For small accounts, however, prices rose slightly in the last quarter of 2014, with a 1.1% increase.
“Changes weren’t particularly dramatic last quarter and capacity remained ample for good accounts and new business — very similar to what we saw in the previous quarter,” said Ken A. Crerar, president and CEO of The Council. “Congress’ dithering over TRIA reauthorization caused some unease in that market, but the passage of the TRIA extension should settle those concerns.”
Survey results indicated that most brokers reported no significant change in the market in the fourth quarter, although results varied somewhat by line, region and loss experience.

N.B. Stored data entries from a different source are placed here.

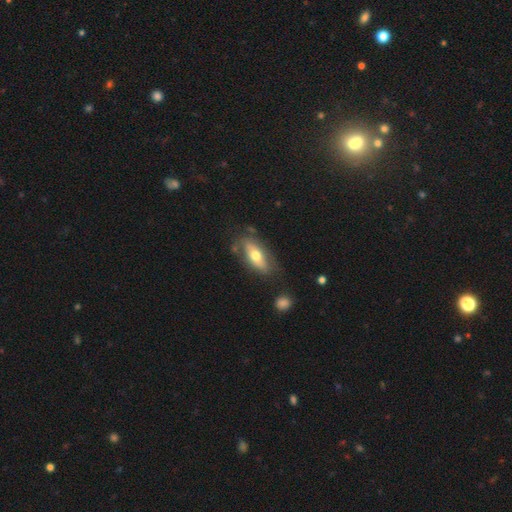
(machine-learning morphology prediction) type=smooth (52%); roundness=in between (76%); merging=none (69%).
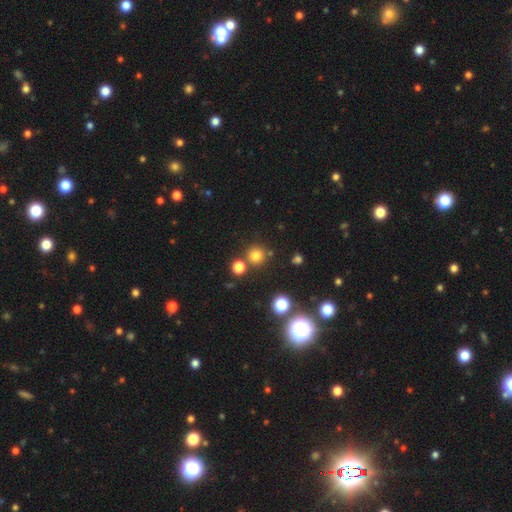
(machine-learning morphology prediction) Smooth or featured? Predicted: smooth (p=0.75). How rounded? Predicted: round (p=0.94). Merging? Predicted: none (p=0.78).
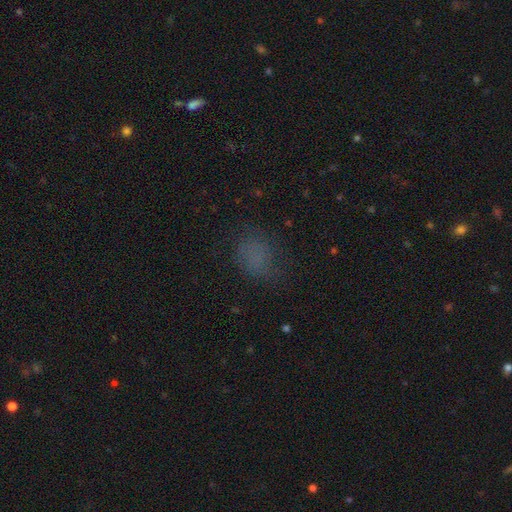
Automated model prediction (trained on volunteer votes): smooth 69%, star or artifact 21%, featured or disk 9%. Down the decision tree: how rounded — in between (50%); merging — none (70%).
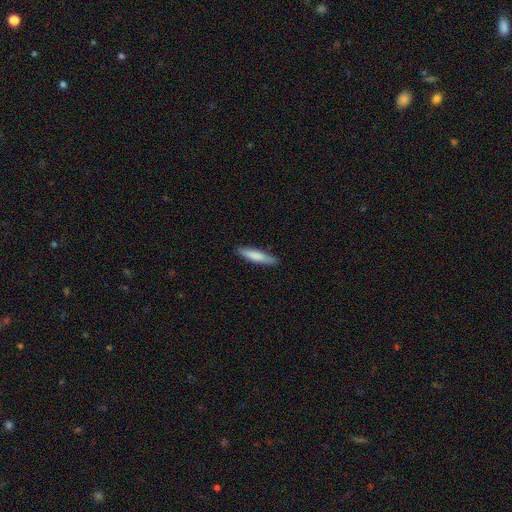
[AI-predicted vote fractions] Q: Smooth or featured?
A: smooth (79%); runner-up: featured or disk (15%)
Q: How rounded?
A: cigar-shaped (85%); runner-up: in between (14%)
Q: Merging?
A: none (86%); runner-up: minor disturbance (11%)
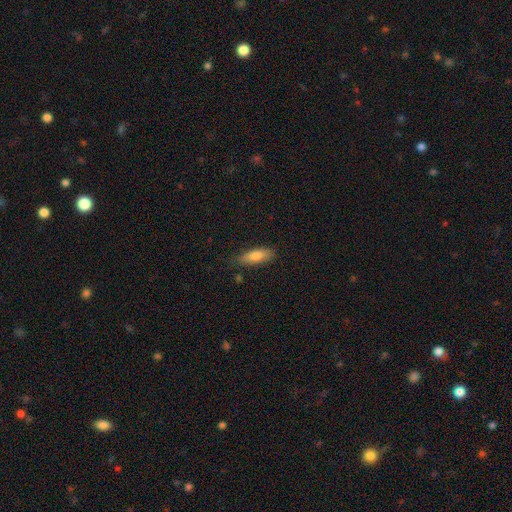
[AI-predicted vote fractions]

If anything, there was a trend toward market softening in the fourth quarter, The Council indicates. But the survey results do show that competition is a factor in keeping rates down, as brokers in the northeast reported “fierce competition” that was having an impact. One respondent noted that there was “a feeding frenzy at the end of the year to write new premium.”
The situation was similar in the southeast, as pricing overall was pushed lower amid new competition. In the Midwest, another broker noted, “terms are easier to negotiate, prices continue to be driven by competition.”
Consistent with previous quarters, carriers were more aggressive on new business, while trying to hold the line on renewals with good loss experience. Carriers are holding to strict underwriting guidelines, according to the report, but they also want to write new business, and there is more flexibility on larger accounts.
Furthermore, carriers are also looking for renewals with a good loss history. A broker in the Midwest indicated that his firm is “generally more aggressive on new business and renewals with a clean loss history.”
In other regions, weather played a role. Wind and hail losses continued to be a problem for some regions, specifically the Pacific Northwest, where brokers have seen “increased scrutiny on property risks given recent hail activity.” Respondents indicated, “many carriers are pushing separate or higher wind/hail deductibles, while maintaining relatively flat rates.” Similarly, in the Southwest, carriers tightened property underwriting and increased the use of wind and hail deductibles.
But, as a whole, demand for commercial insurance was up in the fourth quarter, according to 90% of respondents. This marks a stark contrast to the drop in demand during the recession in 2007. Brokers overall have also witnessed an increased interest in cyber risk coverage, which The Council predicts has been piqued by high-profile hacking attacks, such as the incident involving Sony.